*** Opening of Supplied data ***

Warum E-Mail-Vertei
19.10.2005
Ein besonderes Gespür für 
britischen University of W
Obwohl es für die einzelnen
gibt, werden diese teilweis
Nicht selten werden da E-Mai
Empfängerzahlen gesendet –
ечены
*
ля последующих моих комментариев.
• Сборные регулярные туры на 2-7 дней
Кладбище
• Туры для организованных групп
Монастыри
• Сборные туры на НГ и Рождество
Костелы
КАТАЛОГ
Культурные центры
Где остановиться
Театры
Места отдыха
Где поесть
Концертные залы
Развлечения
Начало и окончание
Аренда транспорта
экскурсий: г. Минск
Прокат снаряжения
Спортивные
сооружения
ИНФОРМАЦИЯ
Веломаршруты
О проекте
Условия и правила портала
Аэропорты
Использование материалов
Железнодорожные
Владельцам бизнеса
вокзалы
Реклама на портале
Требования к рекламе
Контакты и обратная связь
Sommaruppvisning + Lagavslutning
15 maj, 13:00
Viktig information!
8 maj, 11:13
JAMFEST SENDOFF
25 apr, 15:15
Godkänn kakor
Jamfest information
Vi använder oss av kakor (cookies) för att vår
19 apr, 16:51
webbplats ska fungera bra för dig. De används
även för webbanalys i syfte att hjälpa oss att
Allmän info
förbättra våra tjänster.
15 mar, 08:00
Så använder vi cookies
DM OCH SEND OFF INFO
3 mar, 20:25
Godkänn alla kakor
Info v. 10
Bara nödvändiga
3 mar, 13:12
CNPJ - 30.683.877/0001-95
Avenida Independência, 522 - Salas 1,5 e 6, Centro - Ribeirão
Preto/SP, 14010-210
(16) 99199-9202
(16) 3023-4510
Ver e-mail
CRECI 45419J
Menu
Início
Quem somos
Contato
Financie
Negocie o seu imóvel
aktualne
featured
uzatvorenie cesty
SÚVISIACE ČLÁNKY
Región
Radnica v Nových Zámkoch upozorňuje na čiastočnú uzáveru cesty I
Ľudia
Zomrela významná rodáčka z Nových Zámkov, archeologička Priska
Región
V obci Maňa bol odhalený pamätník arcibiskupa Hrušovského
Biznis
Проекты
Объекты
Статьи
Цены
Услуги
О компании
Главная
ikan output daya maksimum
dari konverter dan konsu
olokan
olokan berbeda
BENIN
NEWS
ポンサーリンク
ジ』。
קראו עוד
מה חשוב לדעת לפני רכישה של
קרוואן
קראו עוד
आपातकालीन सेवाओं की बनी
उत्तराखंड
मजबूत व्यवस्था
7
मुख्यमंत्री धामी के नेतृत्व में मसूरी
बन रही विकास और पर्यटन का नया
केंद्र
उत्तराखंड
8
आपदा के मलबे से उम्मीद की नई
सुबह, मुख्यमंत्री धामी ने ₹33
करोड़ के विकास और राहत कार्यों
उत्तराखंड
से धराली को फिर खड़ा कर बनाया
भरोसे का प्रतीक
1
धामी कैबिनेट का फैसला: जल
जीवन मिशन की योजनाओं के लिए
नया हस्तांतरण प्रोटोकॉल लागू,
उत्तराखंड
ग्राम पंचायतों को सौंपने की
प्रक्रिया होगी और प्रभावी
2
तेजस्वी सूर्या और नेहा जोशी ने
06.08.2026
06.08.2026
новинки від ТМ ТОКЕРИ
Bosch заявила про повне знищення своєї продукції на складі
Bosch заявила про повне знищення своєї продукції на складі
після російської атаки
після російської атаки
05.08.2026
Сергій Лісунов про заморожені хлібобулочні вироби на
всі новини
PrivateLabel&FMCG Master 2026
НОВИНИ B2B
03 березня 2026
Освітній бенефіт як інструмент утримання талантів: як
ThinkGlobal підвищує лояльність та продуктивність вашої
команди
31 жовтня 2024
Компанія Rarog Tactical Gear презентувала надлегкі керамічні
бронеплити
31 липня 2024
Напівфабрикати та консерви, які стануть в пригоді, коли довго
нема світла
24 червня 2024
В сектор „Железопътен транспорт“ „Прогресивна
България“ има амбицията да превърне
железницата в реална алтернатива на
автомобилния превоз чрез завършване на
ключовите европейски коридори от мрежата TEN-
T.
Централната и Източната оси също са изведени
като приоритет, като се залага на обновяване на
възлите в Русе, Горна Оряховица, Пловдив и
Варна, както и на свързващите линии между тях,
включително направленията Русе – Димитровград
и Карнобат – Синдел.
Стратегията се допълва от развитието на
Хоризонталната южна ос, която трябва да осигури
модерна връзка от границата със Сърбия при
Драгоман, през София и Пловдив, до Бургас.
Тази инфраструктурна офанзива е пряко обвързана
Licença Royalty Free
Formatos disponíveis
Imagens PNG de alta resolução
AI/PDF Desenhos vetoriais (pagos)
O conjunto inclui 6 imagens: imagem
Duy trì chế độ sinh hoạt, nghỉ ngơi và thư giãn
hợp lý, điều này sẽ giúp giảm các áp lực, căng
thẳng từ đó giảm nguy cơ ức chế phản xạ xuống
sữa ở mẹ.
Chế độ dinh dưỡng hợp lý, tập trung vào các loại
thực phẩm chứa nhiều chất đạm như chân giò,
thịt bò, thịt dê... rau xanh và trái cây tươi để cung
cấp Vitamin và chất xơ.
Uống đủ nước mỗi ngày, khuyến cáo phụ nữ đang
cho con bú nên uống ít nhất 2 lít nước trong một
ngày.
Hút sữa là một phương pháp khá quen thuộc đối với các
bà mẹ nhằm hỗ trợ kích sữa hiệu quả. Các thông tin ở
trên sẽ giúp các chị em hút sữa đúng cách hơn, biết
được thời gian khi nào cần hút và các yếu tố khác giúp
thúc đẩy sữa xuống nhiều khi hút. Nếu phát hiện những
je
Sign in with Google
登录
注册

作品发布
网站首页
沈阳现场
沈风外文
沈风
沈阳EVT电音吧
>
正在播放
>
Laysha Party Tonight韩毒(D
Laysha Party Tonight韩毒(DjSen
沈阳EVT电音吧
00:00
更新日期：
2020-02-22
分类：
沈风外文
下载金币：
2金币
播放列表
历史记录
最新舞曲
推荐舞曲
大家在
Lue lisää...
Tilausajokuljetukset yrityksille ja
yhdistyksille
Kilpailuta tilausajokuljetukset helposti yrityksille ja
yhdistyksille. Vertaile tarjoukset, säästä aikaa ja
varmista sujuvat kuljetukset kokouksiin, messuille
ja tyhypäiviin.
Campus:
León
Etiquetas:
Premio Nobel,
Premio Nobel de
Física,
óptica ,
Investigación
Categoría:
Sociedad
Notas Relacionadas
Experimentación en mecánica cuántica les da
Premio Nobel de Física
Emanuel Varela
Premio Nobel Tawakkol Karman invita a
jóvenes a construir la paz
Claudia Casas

*** Close of Supplied data ***

**What is expected:**
Please update the data above by changing "Sociedad" to "Ciencia" everywhere it appears, keeping every other line the same.

**Written solution:**
Warum E-Mail-Vertei
19.10.2005
Ein besonderes Gespür für 
britischen University of W
Obwohl es für die einzelnen
gibt, werden diese teilweis
Nicht selten werden da E-Mai
Empfängerzahlen gesendet –
ечены
*
ля последующих моих комментариев.
• Сборные регулярные туры на 2-7 дней
Кладбище
• Туры для организованных групп
Монастыри
• Сборные туры на НГ и Рождество
Костелы
КАТАЛОГ
Культурные центры
Где остановиться
Театры
Места отдыха
Где поесть
Концертные залы
Развлечения
Начало и окончание
Аренда транспорта
экскурсий: г. Минск
Прокат снаряжения
Спортивные
сооружения
ИНФОРМАЦИЯ
Веломаршруты
О проекте
Условия и правила портала
Аэропорты
Использование материалов
Железнодорожные
Владельцам бизнеса
вокзалы
Реклама на портале
Требования к рекламе
Контакты и обратная связь
Sommaruppvisning + Lagavslutning
15 maj, 13:00
Viktig information!
8 maj, 11:13
JAMFEST SENDOFF
25 apr, 15:15
Godkänn kakor
Jamfest information
Vi använder oss av kakor (cookies) för att vår
19 apr, 16:51
webbplats ska fungera bra för dig. De används
även för webbanalys i syfte att hjälpa oss att
Allmän info
förbättra våra tjänster.
15 mar, 08:00
Så använder vi cookies
DM OCH SEND OFF INFO
3 mar, 20:25
Godkänn alla kakor
Info v. 10
Bara nödvändiga
3 mar, 13:12
CNPJ - 30.683.877/0001-95
Avenida Independência, 522 - Salas 1,5 e 6, Centro - Ribeirão
Preto/SP, 14010-210
(16) 99199-9202
(16) 3023-4510
Ver e-mail
CRECI 45419J
Menu
Início
Quem somos
Contato
Financie
Negocie o seu imóvel
aktualne
featured
uzatvorenie cesty
SÚVISIACE ČLÁNKY
Región
Radnica v Nových Zámkoch upozorňuje na čiastočnú uzáveru cesty I
Ľudia
Zomrela významná rodáčka z Nových Zámkov, archeologička Priska
Región
V obci Maňa bol odhalený pamätník arcibiskupa Hrušovského
Biznis
Проекты
Объекты
Статьи
Цены
Услуги
О компании
Главная
ikan output daya maksimum
dari konverter dan konsu
olokan
olokan berbeda
BENIN
NEWS
ポンサーリンク
ジ』。
קראו עוד
מה חשוב לדעת לפני רכישה של
קרוואן
קראו עוד
आपातकालीन सेवाओं की बनी
उत्तराखंड
मजबूत व्यवस्था
7
मुख्यमंत्री धामी के नेतृत्व में मसूरी
बन रही विकास और पर्यटन का नया
केंद्र
उत्तराखंड
8
आपदा के मलबे से उम्मीद की नई
सुबह, मुख्यमंत्री धामी ने ₹33
करोड़ के विकास और राहत कार्यों
उत्तराखंड
से धराली को फिर खड़ा कर बनाया
भरोसे का प्रतीक
1
धामी कैबिनेट का फैसला: जल
जीवन मिशन की योजनाओं के लिए
नया हस्तांतरण प्रोटोकॉल लागू,
उत्तराखंड
ग्राम पंचायतों को सौंपने की
प्रक्रिया होगी और प्रभावी
2
तेजस्वी सूर्या और नेहा जोशी ने
06.08.2026
06.08.2026
новинки від ТМ ТОКЕРИ
Bosch заявила про повне знищення своєї продукції на складі
Bosch заявила про повне знищення своєї продукції на складі
після російської атаки
після російської атаки
05.08.2026
Сергій Лісунов про заморожені хлібобулочні вироби на
всі новини
PrivateLabel&FMCG Master 2026
НОВИНИ B2B
03 березня 2026
Освітній бенефіт як інструмент утримання талантів: як
ThinkGlobal підвищує лояльність та продуктивність вашої
команди
31 жовтня 2024
Компанія Rarog Tactical Gear презентувала надлегкі керамічні
бронеплити
31 липня 2024
Напівфабрикати та консерви, які стануть в пригоді, коли довго
нема світла
24 червня 2024
В сектор „Железопътен транспорт“ „Прогресивна
България“ има амбицията да превърне
железницата в реална алтернатива на
автомобилния превоз чрез завършване на
ключовите европейски коридори от мрежата TEN-
T.
Централната и Източната оси също са изведени
като приоритет, като се залага на обновяване на
възлите в Русе, Горна Оряховица, Пловдив и
Варна, както и на свързващите линии между тях,
включително направленията Русе – Димитровград
и Карнобат – Синдел.
Стратегията се допълва от развитието на
Хоризонталната южна ос, която трябва да осигури
модерна връзка от границата със Сърбия при
Драгоман, през София и Пловдив, до Бургас.
Тази инфраструктурна офанзива е пряко обвързана
Licença Royalty Free
Formatos disponíveis
Imagens PNG de alta resolução
AI/PDF Desenhos vetoriais (pagos)
O conjunto inclui 6 imagens: imagem
Duy trì chế độ sinh hoạt, nghỉ ngơi và thư giãn
hợp lý, điều này sẽ giúp giảm các áp lực, căng
thẳng từ đó giảm nguy cơ ức chế phản xạ xuống
sữa ở mẹ.
Chế độ dinh dưỡng hợp lý, tập trung vào các loại
thực phẩm chứa nhiều chất đạm như chân giò,
thịt bò, thịt dê... rau xanh và trái cây tươi để cung
cấp Vitamin và chất xơ.
Uống đủ nước mỗi ngày, khuyến cáo phụ nữ đang
cho con bú nên uống ít nhất 2 lít nước trong một
ngày.
Hút sữa là một phương pháp khá quen thuộc đối với các
bà mẹ nhằm hỗ trợ kích sữa hiệu quả. Các thông tin ở
trên sẽ giúp các chị em hút sữa đúng cách hơn, biết
được thời gian khi nào cần hút và các yếu tố khác giúp
thúc đẩy sữa xuống nhiều khi hút. Nếu phát hiện những
je
Sign in with Google
登录
注册

作品发布
网站首页
沈阳现场
沈风外文
沈风
沈阳EVT电音吧
>
正在播放
>
Laysha Party Tonight韩毒(D
Laysha Party Tonight韩毒(DjSen
沈阳EVT电音吧
00:00
更新日期：
2020-02-22
分类：
沈风外文
下载金币：
2金币
播放列表
历史记录
最新舞曲
推荐舞曲
大家在
Lue lisää...
Tilausajokuljetukset yrityksille ja
yhdistyksille
Kilpailuta tilausajokuljetukset helposti yrityksille ja
yhdistyksille. Vertaile tarjoukset, säästä aikaa ja
varmista sujuvat kuljetukset kokouksiin, messuille
ja tyhypäiviin.
Campus:
León
Etiquetas:
Premio Nobel,
Premio Nobel de
Física,
óptica ,
Investigación
Categoría:
Ciencia
Notas Relacionadas
Experimentación en mecánica cuántica les da
Premio Nobel de Física
Emanuel Varela
Premio Nobel Tawakkol Karman invita a
jóvenes a construir la paz
Claudia Casas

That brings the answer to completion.